Have Miracles and Healing Really Ceased in the Church

 

Flesh

 


March 10

Flesh (1)
sarx
If the old man has been destroyed, why do we still sin? Paul knew that question would arise, so right after he writes Romans 6, he writes Romans 7, where he laments over “the flesh.” While the old man is gone, while sin doesn’t rule and dominate, “the flesh” remains.

The Greek sarx (G4561) occurs eighty-nine times in Paul’s epistles (excluding Hebrews) and refers to: the physical body thirty-seven times (e.g., Rom_2:28), humanity or that which is human twenty-five times (Rom_3:20), and inherent evil in the human nature twenty-seven times (Rom_7:5). Rom_7:5, in fact, defines that third use by calling it “the motions of sins.”

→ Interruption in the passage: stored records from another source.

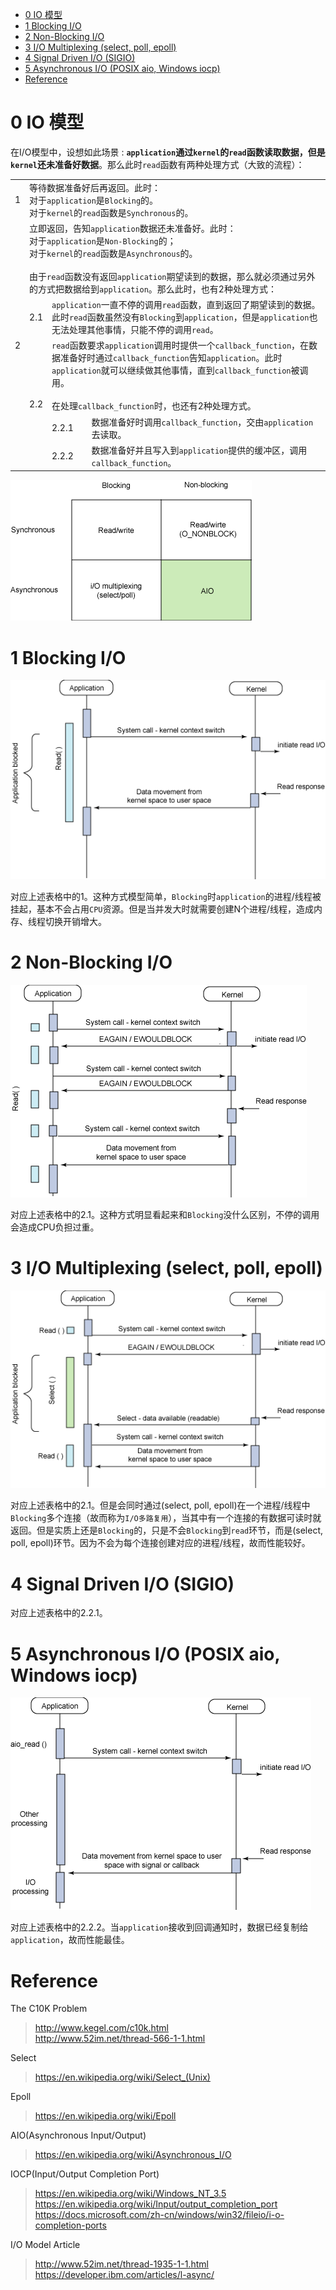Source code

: - [0 IO 模型](#0-io-模型)
- [1 Blocking I/O](#1-blocking-io)
- [2 Non-Blocking I/O](#2-non-blocking-io)
- [3 I/O Multiplexing (select, poll, epoll)](#3-io-multiplexing-select-poll-epoll)
- [4 Signal Driven I/O (SIGIO)](#4-signal-driven-io-sigio)
- [5 Asynchronous I/O (POSIX aio, Windows iocp)](#5-asynchronous-io-posix-aio-windows-iocp)
- [Reference](#reference)

# 0 IO 模型

在I/O模型中，设想如此场景 : **`application`通过`kernel`的`read`函数读取数据，但是`kernel`还未准备好数据**。那么此时`read`函数有两种处理方式（大致的流程）：

<table>
  <tr>
    <td>1</td>
    <td colspan="3">
      等待数据准备好后再返回。此时：
      <br />
      对于<code>application</code>是<code>Blocking</code>的。
      <br />
      对于<code>kernel</code>的<code>read</code>函数是<code>Synchronous</code>的。
    </td>
  </tr>
  <tr>
    <td rowspan="5">2</td>
    <td colspan="3">
      立即返回，告知<code>application</code>数据还未准备好。此时：
      <br />
      对于<code>application</code>是<code>Non-Blocking</code>的；
      <br />
      对于<code>kernel</code>的<code>read</code>函数是<code>Asynchronous</code>的。
      <br />
      <br />
      由于<code>read</code>函数没有返回<code>application</code>期望读到的数据，那么就必须通过另外的方式把数据给到<code>application</code>。那么此时，也有2种处理方式：
    </td>
  </tr>
  <td>2.1</td>
  <td colspan="2">
    <code>application</code>一直不停的调用<code>read</code>函数，直到返回了期望读到的数据。此时<code>read</code>函数虽然没有<code>Blocking</code>到<code>application</code>，但是<code>application</code>也无法处理其他事情，只能不停的调用<code>read</code>。
  </td>
  </tr>
  </tr>
  <td rowspan="3">2.2</td>
  <td colspan="2">
    <code>read</code>函数要求<code>application</code>调用时提供一个<code>callback_function</code>，在数据准备好时通过<code>callback_function</code>告知<code>application</code>。此时<code>application</code>就可以继续做其他事情，直到<code>callback_function</code>被调用。
    <br />
    <br />
    在处理<code>callback_function</code>时，也还有2种处理方式。
  </td>
  </tr>
  </tr>
  <td>2.2.1</td>
  <td>
    数据准备好时调用<code>callback_function</code>，交由<code>application</code>去读取。
  </td>
  </tr>
  </tr>
  <td>2.2.2</td>
  <td>
    数据准备好并且写入到<code>application</code>提供的缓冲区，调用<code>callback_function</code>。
  </td>
  </tr>
</table>

![I/O Model](img/io-model.gif)

# 1 Blocking I/O

![Blocking I/O](img/io-model.blocking.gif)

对应上述表格中的1。这种方式模型简单，`Blocking`时`application`的进程/线程被挂起，基本不会占用`CPU`资源。但是当并发大时就需要创建N个进程/线程，造成内存、线程切换开销增大。

# 2 Non-Blocking I/O

![Non-Blocking I/O](img/io-model.non-blocking.gif)

对应上述表格中的2.1。这种方式明显看起来和`Blocking`没什么区别，不停的调用会造成CPU负担过重。

# 3 I/O Multiplexing (select, poll, epoll)

![I/O Multiplexing (select)](img/io-model.io-multiplexing-select.gif)

对应上述表格中的2.1。但是会同时通过(select, poll, epoll)在一个进程/线程中`Blocking`多个连接（故而称为`I/O多路复用`），当其中有一个连接的有数据可读时就返回。但是实质上还是`Blocking`的，只是不会`Blocking`到`read`环节，而是(select, poll, epoll)环节。因为不会为每个连接创建对应的进程/线程，故而性能较好。

# 4 Signal Driven I/O (SIGIO)
对应上述表格中的2.2.1。

# 5 Asynchronous I/O (POSIX aio, Windows iocp)

![Asynchronous Non-Blocking I/O (aio)](img/io-model.asynchronous-non-blocking-aio.gif)

对应上述表格中的2.2.2。当`application`接收到回调通知时，数据已经复制给`application`，故而性能最佳。

# Reference

The C10K Problem
> http://www.kegel.com/c10k.html  
> http://www.52im.net/thread-566-1-1.html

Select
> https://en.wikipedia.org/wiki/Select_(Unix)

Epoll
> https://en.wikipedia.org/wiki/Epoll

AIO(Asynchronous Input/Output)
> https://en.wikipedia.org/wiki/Asynchronous_I/O

IOCP(Input/Output Completion Port)
> https://en.wikipedia.org/wiki/Windows_NT_3.5  
> https://en.wikipedia.org/wiki/Input/output_completion_port  
> https://docs.microsoft.com/zh-cn/windows/win32/fileio/i-o-completion-ports

I/O Model Article
> http://www.52im.net/thread-1935-1-1.html  
> https://developer.ibm.com/articles/l-async/
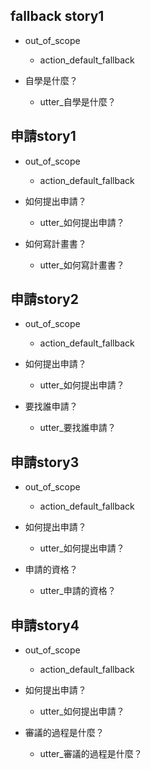 ## fallback story1
* out_of_scope
  - action_default_fallback

* 自學是什麼？
    - utter_自學是什麼？

## 申請story1
* out_of_scope
  - action_default_fallback

* 如何提出申請？
  - utter_如何提出申請？

* 如何寫計畫書？
  - utter_如何寫計畫書？

## 申請story2
* out_of_scope
  - action_default_fallback

* 如何提出申請？
  - utter_如何提出申請？

* 要找誰申請？
  - utter_要找誰申請？

## 申請story3
* out_of_scope
  - action_default_fallback

* 如何提出申請？
  - utter_如何提出申請？

* 申請的資格？
  - utter_申請的資格？


## 申請story4
* out_of_scope
  - action_default_fallback

* 如何提出申請？
  - utter_如何提出申請？

* 審議的過程是什麼？
  - utter_審議的過程是什麼？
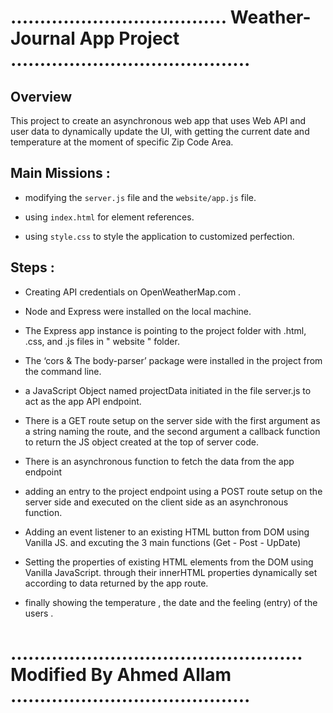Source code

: # ..................................... Weather-Journal App Project .........................................

## Overview

 This project to create an asynchronous web app that uses Web API and user data to dynamically update the UI, 
 with getting the current date and temperature at the moment of specific Zip Code Area.

## Main Missions :

 - modifying the `server.js` file and the `website/app.js` file. 

 - using `index.html` for element references. 

 - using `style.css` to style the application to customized perfection.

## Steps :

 - Creating API credentials on OpenWeatherMap.com .

 - Node and Express were installed on the local machine.

 - The Express app instance is pointing to the project folder with .html, .css, and .js files in " website " folder.

 - The ‘cors & The body-parser’ package were installed in the project from the command line.

 - a JavaScript Object named projectData initiated in the file server.js to act as the app API endpoint.

 - There is a GET route setup on the server side with the first argument as a string naming the route, and the second argument a callback function to return the JS object created at the top of server code.

 - There is an asynchronous function to fetch the data from the app endpoint

 - adding an entry to the project endpoint using a POST route setup on the server side and executed on the client side as an asynchronous function.

 - Adding an event listener to an existing HTML button from DOM using Vanilla JS. and excuting the 3 main functions (Get - Post - UpDate)

 - Setting the properties of existing HTML elements from the DOM using Vanilla JavaScript. through their innerHTML properties dynamically set according to data returned by the app route.

 - finally showing the temperature , the date and the feeling (entry) of the users .


# .................................................. Modified By Ahmed Allam .........................................





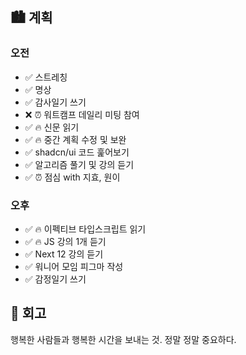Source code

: ## 🏙️ 계획

### 오전

- ✅ 스트레칭
- ✅ 명상
- ✅ 감사일기 쓰기
- ❌ ⏰ 워트캠프 데일리 미팅 참여
- ✅ 🔥 신문 읽기
- ✅ 🔥 중간 계획 수정 및 보완
- ✅ shadcn/ui 코드 훑어보기
- ✅ 알고리즘 풀기 및 강의 듣기
- ✅ ⏰ 점심 with 지효, 원이

### 오후

- ✅ 🔥 이펙티브 타입스크립트 읽기
- ✅ 🔥 JS 강의 1개 듣기
- ✅ Next 12 강의 듣기
- ✅ 워니어 모임 피그마 작성
- ✅ 감정일기 쓰기

## 🌆 회고

행복한 사람들과 행복한 시간을 보내는 것. 정말 정말 중요하다.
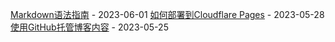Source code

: [Markdown语法指南](/post/markdown-guide) - 2023-06-01
[如何部署到Cloudflare Pages](/post/deploy-to-cloudflare) - 2023-05-28
[使用GitHub托管博客内容](/post/github-hosting) - 2023-05-25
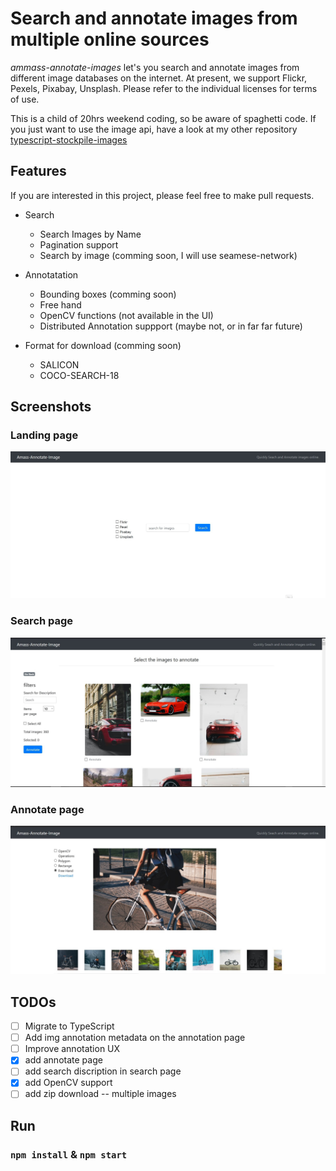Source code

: # Search and annotate images from multiple online sources

*ammass-annotate-images* let's you search and annotate images from different image databases on the internet. At present, we support Flickr, Pexels, Pixabay, Unsplash.
Please refer to the individual licenses for terms of use.

This is a child of 20hrs weekend coding, so be aware of spaghetti code. If you just want to use the image api, have a look at my other repository [typescript-stockpile-images](https://github.com/ssaket/typescript-stockpile-images)

## Features

If you are interested in this project, please feel free to make pull requests.

- Search
  - Search Images by Name
  - Pagination support
  - Search by image (comming soon, I will use seamese-network)

- Annotatation
  - Bounding boxes (comming soon)
  - Free hand
  - OpenCV functions (not available in the UI)
  - Distributed Annotation suppport (maybe not, or in far far future)

- Format for download (comming soon)
  - SALICON
  - COCO-SEARCH-18

## Screenshots

### Landing page

![Landing Page](/demo/mainwindow.jpg)

### Search page

![Search Page](/demo/searchWindow.jpg)

### Annotate page

![Annotate Page](demo/annotate.jpg)

## TODOs

- [ ] Migrate to TypeScript
- [ ] Add img annotation metadata on the annotation page
- [ ] Improve annotation UX
- [X] add annotate page
- [ ] add search discription in search page
- [X] add OpenCV support
- [ ] add zip download -- multiple images

## Run

### `npm install` & `npm start`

“Motions” is an Old English term for “impulses,” which is the idea in the Greek pathēma (G3804), from pathos (G3806; English, pathology), and “describes the emotions of the soul, i.e., human feelings, and impulses which a man does not produce within himself but finds already present, and by which he can be carried away.” In Classical Greek, “it acquired a predominately negative meaning, that of passion.” We can, indeed, be carried away by our passions.

“The flesh,” then, is the selfish inclinations, self-centered perversity and propensity, the desire for self-gratification and self-satisfaction that is inherent in our moral nature. While Satan is certainly the ultimate foe, our greatest enemy is ourselves, our flesh. Martin Luther hit the nail squarely when he wrote, “I dread my own heart more than the pope and all his cardinals, for within me is the greater pope, even self.”

We have two “states of mind,” the higher and the lower; the higher is our spirituality, the lower is the flesh. The higher is present because of the indwelling Holy Spirit (Romans 8), and the lower remains because we are still in the flesh.

That is precisely Paul’s point in Romans 7, where he says that the flesh was “another law in [his] members, warring against the law of [his] mind” (Rom_7:23). He laments that the things he wanted to do he didn’t do and the very things he didn’t want to do were the things he did (Rom_7:19).

He then asks, “O wretched man that I am! who shall deliver me from the body of this death?” (Rom_7:24). Herein is the war of the flesh, the sin that still remains in us (Rom_7:18).

Thankfully, however, as we’ll conclude tomorrow, God provides the victory.
Scriptures for Study: What does Rom_7:5 declare? What is the command of Rom_13:14?